L’éviction du chef du renseignement militaire signe l’aveu du défaut d’anticipation de la France à propos de l’invasion russe. Un échec qui résulte d’une analyse trop rationnelle des services mais aussi d’une politique de main tendue aveugle du président Macron.
L’annonce le 30 mars du départ, sept mois seulement après son arrivée, du chef du renseignement militaire français a signé l’aveu, définitif, d’un raté à propos de la guerre en Ukraine.
Selon L’Opinion, qui a révélé que le général Éric Vidaud, chef de la Direction du renseignement militaire (DRM), avait quitté ses fonctions le jour même, ce remerciement serait dû aux insuffisances de son service au sujet de l’invasion russe, évoquant notamment des « briefings insuffisants » et un « manque de maîtrise des sujets ». La DRM, qui relève de l’état-major des armées, est l’un des principaux services de renseignement français. (...)
Alors que les Américains dénonçaient depuis plusieurs semaines une invasion imminente, Emmanuel Macron s’affichait au Kremlin avec Vladimir Poutine, voulant croire que la paix était encore possible et que le regroupement des armées russes à la frontière ukrainienne ne se résumait qu’à une posture d’intimidation stratégique. Jusqu’à ce que le jeudi 24 février rappelle le président de la République à cette cruelle réalité : la Russie de Poutine s’était bien préparée à la guerre et maintenant la faisait. (...)
Début mars, le chef d’état-major des armées, le général Thierry Burkhard, avait reconnu dans Le Monde des « divergences d’analyses » entre Français et pays anglo-saxons sur la question d’une possible invasion. (...)
L’une des missions du renseignement étant l’anticipation des crises, au premier rang desquelles les déstabilisations internationales, afin de permettre aux décideurs politiques d’avoir une lecture lucide des événements, force est de constater que la séquence est pour le renseignement français un échec. Tous n’étaient pas prêts à le reconnaître dans les jours précédant l’éviction du général Éric Vidaud. Ainsi de ce grand ponte du renseignement qui nous assurait que l’invasion « avait été bien anticipée » par la France. (...)
D’après Cécile Vaissié, professeur des universités en études russes et soviétiques à l’université Rennes II et auteure des Réseaux du Kremlin en France (Les Petits Matins Éditeur, 2016), certains dans les rangs de l’armée souffriraient aussi d’un tropisme russe, ce qui a pu fausser l’analyse. (...)
À plusieurs reprises dans ses articles, Le Monde évoque une autre raison, qui laisse songeur, au défaut d’analyse constaté : les services français auraient eu des réticences à croire leurs homologues américains à cause… de la guerre en Irak de 2003. Cette opération avait été en partie motivée par les – fausses – informations de la CIA, qui assurait que le régime de Saddam Hussein produisait des armes de destruction massive. (...)
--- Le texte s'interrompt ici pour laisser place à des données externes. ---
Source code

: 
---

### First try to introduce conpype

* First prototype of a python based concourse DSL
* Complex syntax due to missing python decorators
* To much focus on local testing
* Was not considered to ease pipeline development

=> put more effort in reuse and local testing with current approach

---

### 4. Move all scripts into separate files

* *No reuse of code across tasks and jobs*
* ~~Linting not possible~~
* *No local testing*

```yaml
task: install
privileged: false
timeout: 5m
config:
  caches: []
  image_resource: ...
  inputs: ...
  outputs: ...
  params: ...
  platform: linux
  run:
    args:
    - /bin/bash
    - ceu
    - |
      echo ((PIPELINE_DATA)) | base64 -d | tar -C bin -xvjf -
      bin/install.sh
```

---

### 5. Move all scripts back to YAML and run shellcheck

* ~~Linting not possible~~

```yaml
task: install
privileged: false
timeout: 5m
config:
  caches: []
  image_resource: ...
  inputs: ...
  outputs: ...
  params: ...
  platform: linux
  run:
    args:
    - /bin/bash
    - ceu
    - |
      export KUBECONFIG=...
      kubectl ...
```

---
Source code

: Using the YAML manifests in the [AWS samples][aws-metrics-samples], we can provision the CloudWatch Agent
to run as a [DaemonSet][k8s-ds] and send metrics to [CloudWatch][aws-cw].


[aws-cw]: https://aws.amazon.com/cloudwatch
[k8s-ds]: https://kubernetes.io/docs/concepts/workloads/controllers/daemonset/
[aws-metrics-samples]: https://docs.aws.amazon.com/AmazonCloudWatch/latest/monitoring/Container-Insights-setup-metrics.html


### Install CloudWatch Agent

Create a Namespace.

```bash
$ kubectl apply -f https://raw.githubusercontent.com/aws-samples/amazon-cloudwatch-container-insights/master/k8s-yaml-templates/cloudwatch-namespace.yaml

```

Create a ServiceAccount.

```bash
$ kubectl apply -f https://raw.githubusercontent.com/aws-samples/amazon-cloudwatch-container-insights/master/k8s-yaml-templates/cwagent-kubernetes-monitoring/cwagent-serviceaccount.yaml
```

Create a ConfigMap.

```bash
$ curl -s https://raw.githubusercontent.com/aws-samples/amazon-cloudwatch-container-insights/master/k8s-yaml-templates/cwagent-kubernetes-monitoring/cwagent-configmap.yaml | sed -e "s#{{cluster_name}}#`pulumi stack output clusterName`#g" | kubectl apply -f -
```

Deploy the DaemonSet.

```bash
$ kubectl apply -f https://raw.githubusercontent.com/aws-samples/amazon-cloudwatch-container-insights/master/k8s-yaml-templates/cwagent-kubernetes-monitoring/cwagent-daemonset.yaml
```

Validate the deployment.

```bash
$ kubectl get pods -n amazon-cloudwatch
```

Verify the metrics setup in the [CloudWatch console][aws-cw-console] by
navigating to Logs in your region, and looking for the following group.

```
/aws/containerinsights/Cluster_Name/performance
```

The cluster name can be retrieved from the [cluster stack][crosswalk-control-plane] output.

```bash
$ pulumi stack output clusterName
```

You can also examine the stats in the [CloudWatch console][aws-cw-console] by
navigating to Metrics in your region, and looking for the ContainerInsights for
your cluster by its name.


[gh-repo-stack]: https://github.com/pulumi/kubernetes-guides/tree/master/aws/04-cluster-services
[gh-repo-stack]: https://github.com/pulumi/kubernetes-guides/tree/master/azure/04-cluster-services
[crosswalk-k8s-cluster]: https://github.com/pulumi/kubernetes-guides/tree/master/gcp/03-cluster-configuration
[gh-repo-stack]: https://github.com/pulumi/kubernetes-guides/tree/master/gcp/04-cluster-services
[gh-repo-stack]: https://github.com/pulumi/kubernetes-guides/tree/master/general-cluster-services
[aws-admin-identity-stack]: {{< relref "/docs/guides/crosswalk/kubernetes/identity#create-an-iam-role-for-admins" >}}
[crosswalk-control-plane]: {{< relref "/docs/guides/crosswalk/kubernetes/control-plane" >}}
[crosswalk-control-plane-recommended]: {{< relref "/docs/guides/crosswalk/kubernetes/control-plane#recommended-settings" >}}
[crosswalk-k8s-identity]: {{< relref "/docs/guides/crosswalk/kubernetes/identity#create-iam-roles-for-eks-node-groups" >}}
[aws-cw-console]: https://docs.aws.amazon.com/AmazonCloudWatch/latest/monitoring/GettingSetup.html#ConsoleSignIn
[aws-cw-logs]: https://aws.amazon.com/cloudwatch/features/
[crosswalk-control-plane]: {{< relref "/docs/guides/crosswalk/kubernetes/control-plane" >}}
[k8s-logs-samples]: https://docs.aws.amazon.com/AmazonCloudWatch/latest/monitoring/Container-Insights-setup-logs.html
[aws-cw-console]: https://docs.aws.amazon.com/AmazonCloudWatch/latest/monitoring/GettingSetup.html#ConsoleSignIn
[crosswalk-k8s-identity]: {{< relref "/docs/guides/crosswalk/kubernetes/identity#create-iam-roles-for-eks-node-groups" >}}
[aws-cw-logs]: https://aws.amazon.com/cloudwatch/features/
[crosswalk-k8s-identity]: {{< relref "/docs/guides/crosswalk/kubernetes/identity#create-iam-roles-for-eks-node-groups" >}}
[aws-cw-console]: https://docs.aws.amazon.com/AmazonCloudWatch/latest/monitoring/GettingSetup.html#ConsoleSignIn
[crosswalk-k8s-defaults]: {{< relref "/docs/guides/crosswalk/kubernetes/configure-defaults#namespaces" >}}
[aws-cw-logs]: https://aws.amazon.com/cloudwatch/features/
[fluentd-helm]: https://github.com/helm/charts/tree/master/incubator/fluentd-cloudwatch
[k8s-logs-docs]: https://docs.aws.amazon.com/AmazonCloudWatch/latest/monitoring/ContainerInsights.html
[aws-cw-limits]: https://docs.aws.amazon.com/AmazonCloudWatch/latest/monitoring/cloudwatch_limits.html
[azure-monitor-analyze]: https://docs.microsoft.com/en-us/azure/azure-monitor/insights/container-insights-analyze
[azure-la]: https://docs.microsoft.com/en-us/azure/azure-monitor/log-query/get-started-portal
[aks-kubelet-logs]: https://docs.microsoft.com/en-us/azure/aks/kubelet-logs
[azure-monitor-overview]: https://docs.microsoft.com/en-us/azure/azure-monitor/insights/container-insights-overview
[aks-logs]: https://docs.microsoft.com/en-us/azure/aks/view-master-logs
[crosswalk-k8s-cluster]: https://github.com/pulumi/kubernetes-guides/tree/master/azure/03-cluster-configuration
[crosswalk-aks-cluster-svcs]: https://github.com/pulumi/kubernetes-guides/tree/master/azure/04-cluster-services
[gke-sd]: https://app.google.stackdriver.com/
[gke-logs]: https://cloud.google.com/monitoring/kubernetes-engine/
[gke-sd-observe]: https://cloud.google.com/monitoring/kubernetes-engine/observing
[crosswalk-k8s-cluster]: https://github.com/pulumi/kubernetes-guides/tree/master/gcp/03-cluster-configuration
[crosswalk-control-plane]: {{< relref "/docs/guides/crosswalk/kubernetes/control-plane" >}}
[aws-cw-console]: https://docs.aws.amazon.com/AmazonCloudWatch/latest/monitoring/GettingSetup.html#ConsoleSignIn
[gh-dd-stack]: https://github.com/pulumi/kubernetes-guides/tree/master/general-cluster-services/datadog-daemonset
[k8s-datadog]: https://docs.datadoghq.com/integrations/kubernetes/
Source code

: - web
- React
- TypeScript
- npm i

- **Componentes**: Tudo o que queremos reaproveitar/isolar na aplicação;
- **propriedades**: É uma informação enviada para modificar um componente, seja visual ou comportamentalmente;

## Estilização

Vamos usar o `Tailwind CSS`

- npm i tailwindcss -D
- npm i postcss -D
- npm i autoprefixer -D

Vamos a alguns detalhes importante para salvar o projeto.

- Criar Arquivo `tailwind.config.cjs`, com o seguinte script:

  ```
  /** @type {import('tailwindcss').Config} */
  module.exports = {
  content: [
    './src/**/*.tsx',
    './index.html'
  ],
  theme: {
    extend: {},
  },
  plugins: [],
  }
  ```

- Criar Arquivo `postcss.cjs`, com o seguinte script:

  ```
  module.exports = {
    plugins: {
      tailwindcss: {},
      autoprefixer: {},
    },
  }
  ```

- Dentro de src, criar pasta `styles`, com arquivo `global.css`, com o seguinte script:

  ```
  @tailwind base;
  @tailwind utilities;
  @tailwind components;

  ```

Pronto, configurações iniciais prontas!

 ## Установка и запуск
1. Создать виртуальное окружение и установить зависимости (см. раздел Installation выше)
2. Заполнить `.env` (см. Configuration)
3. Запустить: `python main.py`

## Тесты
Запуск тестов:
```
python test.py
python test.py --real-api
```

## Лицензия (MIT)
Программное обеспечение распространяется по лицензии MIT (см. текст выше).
s’il y a eu défaillance dans les derniers instants qui ont précédé la guerre, les documents de prospective stratégique ne mésestimaient pas la menace que faisait peser la Russie de Poutine. En 2008, le Livre blanc sur la défense et la sécurité nationale (...) de conclure que « l’évolution de la Russie et de sa politique avec ses voisins immédiats, anciens États membres de l’Union soviétique, ou adjacents », restera un facteur important « pour la sécurité du continent et la paix dans le monde ».
Neuf ans plus tard, le diagnostic n’a pas changé. (...)
Il faut dire que depuis qu’il est au pouvoir, Vladimir Poutine n’a jamais caché ses intentions guerrières. Il a assis son pouvoir avec la seconde guerre de Tchétchénie. En 2008, il a envahi la Géorgie. En 2014, c’était au tour de la Crimée et du Donbass.
Tout était sous les yeux mais encore fallait-il vouloir le voir. Et les services de renseignement militaires ou civils ne sont pas les seuls responsables. (...)
Le 27 août 2019, lors de la conférence des ambassadeurs, Emmanuel Macron avait insisté sur le nécessaire rapprochement avec la Russie, s’en prenant à « l’État profond », comprendre les diplomates qui lui faisaient face, coupables « de défiance vis-à-vis de la Russie ».
Trois ans plus tard, ceci explique peut-être cela.